/cpdetect

Python package for multiple change-point detection.

Primary LanguagePythonGNU General Public License v3.0GPL-3.0

Change-point detection with cpdetect

PyPI version GitHub Release Date Downloads

cpdetect is a python package designed for change point-detection using statistical methods. This is a first version and considers only one change-point model which is normal mean model. This assumes normally distributed time series values and changes only in the mean (mean shift).
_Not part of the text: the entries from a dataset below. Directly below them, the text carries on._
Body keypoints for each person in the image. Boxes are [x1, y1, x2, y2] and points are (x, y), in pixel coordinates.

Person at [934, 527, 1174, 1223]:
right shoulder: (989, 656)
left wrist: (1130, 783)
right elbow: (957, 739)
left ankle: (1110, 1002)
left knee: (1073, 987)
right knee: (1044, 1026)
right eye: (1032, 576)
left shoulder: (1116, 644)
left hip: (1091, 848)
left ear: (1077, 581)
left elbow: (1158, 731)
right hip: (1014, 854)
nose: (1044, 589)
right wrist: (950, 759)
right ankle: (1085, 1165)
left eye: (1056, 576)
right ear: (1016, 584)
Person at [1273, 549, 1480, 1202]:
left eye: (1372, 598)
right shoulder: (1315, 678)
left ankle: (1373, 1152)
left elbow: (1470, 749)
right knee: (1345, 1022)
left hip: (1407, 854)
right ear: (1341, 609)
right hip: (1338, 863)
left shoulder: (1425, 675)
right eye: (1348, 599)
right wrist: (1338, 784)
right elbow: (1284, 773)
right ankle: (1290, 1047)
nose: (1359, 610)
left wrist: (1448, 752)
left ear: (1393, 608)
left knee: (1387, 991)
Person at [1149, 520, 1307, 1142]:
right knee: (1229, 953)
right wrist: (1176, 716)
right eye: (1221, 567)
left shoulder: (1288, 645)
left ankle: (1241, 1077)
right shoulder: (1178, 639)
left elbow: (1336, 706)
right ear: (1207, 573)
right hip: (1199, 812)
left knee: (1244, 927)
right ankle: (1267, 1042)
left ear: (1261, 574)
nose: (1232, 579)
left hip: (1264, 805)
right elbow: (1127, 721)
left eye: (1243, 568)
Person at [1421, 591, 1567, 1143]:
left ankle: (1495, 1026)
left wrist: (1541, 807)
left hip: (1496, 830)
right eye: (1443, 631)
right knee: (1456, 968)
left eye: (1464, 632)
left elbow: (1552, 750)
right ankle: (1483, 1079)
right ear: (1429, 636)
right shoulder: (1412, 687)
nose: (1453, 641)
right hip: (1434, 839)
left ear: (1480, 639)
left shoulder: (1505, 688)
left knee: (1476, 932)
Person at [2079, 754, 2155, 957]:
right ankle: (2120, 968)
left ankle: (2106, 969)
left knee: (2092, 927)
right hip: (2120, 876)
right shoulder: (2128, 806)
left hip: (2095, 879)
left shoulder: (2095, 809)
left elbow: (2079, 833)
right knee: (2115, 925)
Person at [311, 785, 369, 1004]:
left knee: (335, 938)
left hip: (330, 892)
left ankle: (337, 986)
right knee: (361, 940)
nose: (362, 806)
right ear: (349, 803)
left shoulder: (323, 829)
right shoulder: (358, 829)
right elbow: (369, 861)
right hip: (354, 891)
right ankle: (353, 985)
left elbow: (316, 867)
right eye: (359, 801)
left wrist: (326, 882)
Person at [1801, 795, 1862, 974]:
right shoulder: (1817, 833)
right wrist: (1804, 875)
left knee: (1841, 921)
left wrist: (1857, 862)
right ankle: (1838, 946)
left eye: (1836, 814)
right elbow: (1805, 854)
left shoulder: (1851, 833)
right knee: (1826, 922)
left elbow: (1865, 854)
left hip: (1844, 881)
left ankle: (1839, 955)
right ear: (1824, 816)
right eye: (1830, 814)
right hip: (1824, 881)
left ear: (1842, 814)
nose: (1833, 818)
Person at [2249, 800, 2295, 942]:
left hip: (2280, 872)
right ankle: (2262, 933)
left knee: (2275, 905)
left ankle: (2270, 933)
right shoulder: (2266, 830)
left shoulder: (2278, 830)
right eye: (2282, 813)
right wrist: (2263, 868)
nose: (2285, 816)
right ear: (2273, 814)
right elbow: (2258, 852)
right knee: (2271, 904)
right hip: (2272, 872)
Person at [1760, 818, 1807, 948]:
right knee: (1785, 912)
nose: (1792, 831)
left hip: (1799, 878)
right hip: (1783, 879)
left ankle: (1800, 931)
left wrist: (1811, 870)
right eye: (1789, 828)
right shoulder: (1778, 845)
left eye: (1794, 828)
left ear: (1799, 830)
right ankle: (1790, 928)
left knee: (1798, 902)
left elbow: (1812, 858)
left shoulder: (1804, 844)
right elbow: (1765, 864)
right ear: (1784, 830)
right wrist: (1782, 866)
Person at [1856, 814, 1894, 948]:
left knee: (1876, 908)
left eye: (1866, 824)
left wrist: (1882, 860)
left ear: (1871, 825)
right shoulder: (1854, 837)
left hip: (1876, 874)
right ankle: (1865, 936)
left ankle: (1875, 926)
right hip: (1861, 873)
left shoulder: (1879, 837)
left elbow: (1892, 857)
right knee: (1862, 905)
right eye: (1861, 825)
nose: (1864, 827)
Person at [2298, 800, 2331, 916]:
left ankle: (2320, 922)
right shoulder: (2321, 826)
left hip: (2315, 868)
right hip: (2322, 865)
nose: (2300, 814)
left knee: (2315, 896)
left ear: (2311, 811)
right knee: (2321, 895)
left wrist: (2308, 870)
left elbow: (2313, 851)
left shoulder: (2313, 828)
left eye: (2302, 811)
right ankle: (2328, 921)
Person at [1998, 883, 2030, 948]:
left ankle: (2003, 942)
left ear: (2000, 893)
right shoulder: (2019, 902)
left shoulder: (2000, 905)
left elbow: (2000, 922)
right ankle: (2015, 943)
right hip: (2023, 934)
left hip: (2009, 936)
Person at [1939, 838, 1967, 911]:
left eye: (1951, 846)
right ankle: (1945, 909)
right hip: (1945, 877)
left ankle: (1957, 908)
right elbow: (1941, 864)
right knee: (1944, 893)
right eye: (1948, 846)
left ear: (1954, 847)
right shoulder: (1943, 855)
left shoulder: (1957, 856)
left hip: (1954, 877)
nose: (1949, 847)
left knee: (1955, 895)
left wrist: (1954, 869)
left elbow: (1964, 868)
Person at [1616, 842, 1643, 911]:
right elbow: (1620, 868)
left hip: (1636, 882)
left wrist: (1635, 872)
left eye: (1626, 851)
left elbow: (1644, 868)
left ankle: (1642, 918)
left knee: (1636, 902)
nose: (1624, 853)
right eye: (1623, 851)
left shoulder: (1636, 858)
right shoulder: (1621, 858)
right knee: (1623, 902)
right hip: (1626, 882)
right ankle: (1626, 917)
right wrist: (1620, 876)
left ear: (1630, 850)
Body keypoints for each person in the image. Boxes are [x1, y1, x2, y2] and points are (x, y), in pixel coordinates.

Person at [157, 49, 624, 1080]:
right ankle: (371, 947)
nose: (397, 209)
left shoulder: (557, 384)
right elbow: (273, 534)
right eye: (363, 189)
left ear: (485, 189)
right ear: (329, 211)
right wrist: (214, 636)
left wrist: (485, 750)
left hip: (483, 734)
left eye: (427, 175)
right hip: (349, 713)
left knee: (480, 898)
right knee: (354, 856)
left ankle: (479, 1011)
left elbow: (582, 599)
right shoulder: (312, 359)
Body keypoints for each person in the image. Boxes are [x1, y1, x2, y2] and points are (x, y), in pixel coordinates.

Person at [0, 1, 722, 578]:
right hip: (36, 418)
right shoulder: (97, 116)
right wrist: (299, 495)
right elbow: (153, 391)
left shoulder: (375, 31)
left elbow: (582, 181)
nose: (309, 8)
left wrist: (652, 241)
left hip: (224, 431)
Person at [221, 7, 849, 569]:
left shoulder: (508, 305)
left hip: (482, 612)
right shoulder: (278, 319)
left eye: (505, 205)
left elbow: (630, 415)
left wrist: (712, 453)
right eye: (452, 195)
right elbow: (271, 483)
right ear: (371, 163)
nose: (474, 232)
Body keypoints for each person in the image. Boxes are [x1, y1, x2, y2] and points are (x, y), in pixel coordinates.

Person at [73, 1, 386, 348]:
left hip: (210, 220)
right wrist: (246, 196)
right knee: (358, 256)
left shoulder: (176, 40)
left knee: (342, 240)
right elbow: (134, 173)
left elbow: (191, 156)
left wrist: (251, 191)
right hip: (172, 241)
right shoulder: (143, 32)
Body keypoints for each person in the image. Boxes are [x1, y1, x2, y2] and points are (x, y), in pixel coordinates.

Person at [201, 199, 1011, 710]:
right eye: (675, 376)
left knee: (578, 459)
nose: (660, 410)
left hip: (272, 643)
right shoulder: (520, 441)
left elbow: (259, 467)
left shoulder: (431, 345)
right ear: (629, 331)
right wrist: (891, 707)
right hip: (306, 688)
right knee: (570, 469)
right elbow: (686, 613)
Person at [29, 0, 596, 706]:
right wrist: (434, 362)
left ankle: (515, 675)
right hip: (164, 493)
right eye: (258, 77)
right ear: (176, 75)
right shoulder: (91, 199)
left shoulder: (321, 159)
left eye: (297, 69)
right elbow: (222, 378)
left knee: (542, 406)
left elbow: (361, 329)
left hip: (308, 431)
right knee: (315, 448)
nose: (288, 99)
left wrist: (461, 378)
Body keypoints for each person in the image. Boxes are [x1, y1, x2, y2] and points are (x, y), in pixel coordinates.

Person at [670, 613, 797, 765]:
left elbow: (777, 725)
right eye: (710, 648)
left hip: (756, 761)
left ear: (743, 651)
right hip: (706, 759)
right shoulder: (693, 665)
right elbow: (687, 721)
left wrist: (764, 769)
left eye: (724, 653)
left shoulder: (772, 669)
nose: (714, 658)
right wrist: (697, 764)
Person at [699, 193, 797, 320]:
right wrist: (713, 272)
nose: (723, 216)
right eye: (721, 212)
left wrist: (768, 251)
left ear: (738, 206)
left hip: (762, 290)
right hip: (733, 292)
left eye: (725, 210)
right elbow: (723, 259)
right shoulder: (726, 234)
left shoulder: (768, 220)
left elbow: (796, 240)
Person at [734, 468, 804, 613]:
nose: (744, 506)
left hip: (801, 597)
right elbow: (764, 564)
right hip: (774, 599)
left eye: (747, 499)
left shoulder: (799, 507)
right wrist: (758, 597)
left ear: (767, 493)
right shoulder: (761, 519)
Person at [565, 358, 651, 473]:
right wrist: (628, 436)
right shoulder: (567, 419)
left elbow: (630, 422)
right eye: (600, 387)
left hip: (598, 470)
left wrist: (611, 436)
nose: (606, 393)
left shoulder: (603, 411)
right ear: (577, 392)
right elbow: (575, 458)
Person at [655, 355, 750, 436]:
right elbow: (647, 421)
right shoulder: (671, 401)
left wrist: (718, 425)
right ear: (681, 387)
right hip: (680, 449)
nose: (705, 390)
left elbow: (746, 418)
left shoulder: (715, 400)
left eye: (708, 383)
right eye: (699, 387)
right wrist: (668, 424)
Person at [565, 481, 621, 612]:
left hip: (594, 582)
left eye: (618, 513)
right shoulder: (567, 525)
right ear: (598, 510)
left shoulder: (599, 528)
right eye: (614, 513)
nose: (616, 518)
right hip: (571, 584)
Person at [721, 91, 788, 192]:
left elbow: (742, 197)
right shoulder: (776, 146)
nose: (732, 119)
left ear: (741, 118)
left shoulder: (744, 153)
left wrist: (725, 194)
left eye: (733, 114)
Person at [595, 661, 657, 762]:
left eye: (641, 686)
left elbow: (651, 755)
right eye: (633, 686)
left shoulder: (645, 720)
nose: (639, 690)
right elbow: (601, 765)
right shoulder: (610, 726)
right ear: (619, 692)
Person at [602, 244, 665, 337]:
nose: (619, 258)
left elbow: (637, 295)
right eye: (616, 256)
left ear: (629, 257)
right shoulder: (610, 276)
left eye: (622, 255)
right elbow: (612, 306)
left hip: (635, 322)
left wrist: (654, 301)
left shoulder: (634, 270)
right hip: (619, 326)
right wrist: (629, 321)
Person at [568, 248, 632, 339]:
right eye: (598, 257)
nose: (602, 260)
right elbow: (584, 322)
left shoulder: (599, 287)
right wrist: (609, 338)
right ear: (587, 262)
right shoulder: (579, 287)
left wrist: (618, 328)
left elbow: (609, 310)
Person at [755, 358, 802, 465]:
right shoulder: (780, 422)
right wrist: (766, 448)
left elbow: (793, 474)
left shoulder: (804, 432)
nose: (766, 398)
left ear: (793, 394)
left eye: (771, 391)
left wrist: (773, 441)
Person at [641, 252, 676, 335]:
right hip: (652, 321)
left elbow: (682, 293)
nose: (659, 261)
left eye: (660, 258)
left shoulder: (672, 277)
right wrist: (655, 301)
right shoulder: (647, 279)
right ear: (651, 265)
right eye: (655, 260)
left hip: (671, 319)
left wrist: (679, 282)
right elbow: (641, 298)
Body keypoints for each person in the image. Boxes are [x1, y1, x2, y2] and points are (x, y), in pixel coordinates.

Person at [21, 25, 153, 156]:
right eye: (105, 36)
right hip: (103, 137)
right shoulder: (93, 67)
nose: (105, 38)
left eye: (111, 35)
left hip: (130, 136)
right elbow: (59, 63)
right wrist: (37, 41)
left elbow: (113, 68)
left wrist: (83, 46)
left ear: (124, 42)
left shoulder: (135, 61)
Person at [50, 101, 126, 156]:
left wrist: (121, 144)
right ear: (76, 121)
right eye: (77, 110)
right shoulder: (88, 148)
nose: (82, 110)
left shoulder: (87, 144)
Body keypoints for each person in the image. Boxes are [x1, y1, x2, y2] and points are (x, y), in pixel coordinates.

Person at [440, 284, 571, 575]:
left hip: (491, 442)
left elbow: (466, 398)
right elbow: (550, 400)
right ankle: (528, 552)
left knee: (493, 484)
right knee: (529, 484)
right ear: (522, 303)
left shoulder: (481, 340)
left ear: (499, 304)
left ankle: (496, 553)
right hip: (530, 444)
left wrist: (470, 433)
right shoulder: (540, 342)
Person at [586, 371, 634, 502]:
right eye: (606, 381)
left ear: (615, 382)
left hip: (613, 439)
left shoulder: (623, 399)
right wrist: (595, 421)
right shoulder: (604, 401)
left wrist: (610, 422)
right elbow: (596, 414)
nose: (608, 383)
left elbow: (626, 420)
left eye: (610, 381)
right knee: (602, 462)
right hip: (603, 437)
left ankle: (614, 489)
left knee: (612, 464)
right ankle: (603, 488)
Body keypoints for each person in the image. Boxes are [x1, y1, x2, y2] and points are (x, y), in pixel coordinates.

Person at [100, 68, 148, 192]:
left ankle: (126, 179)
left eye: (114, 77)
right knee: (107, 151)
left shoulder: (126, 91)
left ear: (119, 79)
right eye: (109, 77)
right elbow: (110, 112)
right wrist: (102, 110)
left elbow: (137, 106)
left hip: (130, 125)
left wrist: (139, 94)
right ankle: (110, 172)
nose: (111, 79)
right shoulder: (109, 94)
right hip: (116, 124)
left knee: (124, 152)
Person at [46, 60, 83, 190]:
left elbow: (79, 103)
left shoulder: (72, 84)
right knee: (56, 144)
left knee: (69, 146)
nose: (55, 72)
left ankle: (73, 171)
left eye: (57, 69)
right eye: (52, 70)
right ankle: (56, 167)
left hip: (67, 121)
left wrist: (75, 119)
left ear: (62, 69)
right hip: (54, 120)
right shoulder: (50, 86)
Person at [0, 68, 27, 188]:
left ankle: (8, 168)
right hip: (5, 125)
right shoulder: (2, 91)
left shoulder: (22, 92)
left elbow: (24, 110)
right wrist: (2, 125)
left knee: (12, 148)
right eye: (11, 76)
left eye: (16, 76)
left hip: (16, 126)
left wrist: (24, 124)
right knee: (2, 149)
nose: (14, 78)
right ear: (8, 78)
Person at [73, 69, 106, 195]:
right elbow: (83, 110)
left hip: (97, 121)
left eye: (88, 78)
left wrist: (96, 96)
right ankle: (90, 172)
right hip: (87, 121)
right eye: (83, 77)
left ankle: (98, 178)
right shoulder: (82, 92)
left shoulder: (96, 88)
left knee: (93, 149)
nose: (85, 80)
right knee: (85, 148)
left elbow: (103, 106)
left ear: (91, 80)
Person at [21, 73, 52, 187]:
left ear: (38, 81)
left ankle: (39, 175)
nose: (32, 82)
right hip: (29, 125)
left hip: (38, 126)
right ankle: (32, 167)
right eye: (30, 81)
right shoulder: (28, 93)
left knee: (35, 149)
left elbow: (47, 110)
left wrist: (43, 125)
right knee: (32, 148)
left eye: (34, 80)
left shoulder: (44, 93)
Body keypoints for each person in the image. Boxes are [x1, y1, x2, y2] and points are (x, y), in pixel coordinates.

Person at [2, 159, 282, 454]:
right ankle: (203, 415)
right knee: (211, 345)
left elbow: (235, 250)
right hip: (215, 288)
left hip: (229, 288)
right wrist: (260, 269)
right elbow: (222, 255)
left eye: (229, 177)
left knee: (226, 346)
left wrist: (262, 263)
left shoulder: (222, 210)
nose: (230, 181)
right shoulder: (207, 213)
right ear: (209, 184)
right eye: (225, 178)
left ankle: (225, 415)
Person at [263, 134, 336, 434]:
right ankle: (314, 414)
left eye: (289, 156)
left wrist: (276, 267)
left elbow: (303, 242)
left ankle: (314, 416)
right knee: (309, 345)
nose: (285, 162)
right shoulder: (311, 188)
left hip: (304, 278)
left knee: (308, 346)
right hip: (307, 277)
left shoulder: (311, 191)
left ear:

The package offers three detection methods which are Binary Segmentation (BS), Backward Detection (BWD) and Screening and Ranking algorithm (SaRa).

Install

To install the package use

pip install cpdetect

Example usage

Let's import some useful libraries first.

import scipy.stats as sp
import numpy as np
from matplotlib import pyplot as plt

Now we can create an example time series with three change-points.

# mean shifts between 0 and 3, sigma = 2
Y1 = sp.norm.rvs(0, 2, 200)
Y2 = sp.norm.rvs(3, 2, 200)
Y3 = sp.norm.rvs(0, 2, 200)
Y4 = sp.norm.rvs(3, 2, 200)
Y = np.hstack((Y1, Y2, Y3, Y4))
plt.plot(Y)

To find the change-points location we can use BinSeg which contains binary segmentation implementation.

from cpdetect import BinSeg

bs = BinSeg()                 # creating object

bs.fit(Y, stat='Z', sigma=2)  # fitting to data

plt.plot(bs.stat_values)      # statistic plot

bs.predict(0.01)              # change-point detection

If we don't know what the standard deviation (sigma) is, we can use T statistic.

bs.fit(Y, stat='T')        # fitting to data

plt.plot(bs.stat_values)   # statistic plot

bs.predict(0.01)           # change-point detection

If we don't know the distribution of time series values, we can't use normal mean models. Then we can use bootstrap which finds the statistic distribution by itself.

bs.predict(0.01, bootstrap_samples=1000)

Libraries used

  • numpy
  • pandas
  • scipy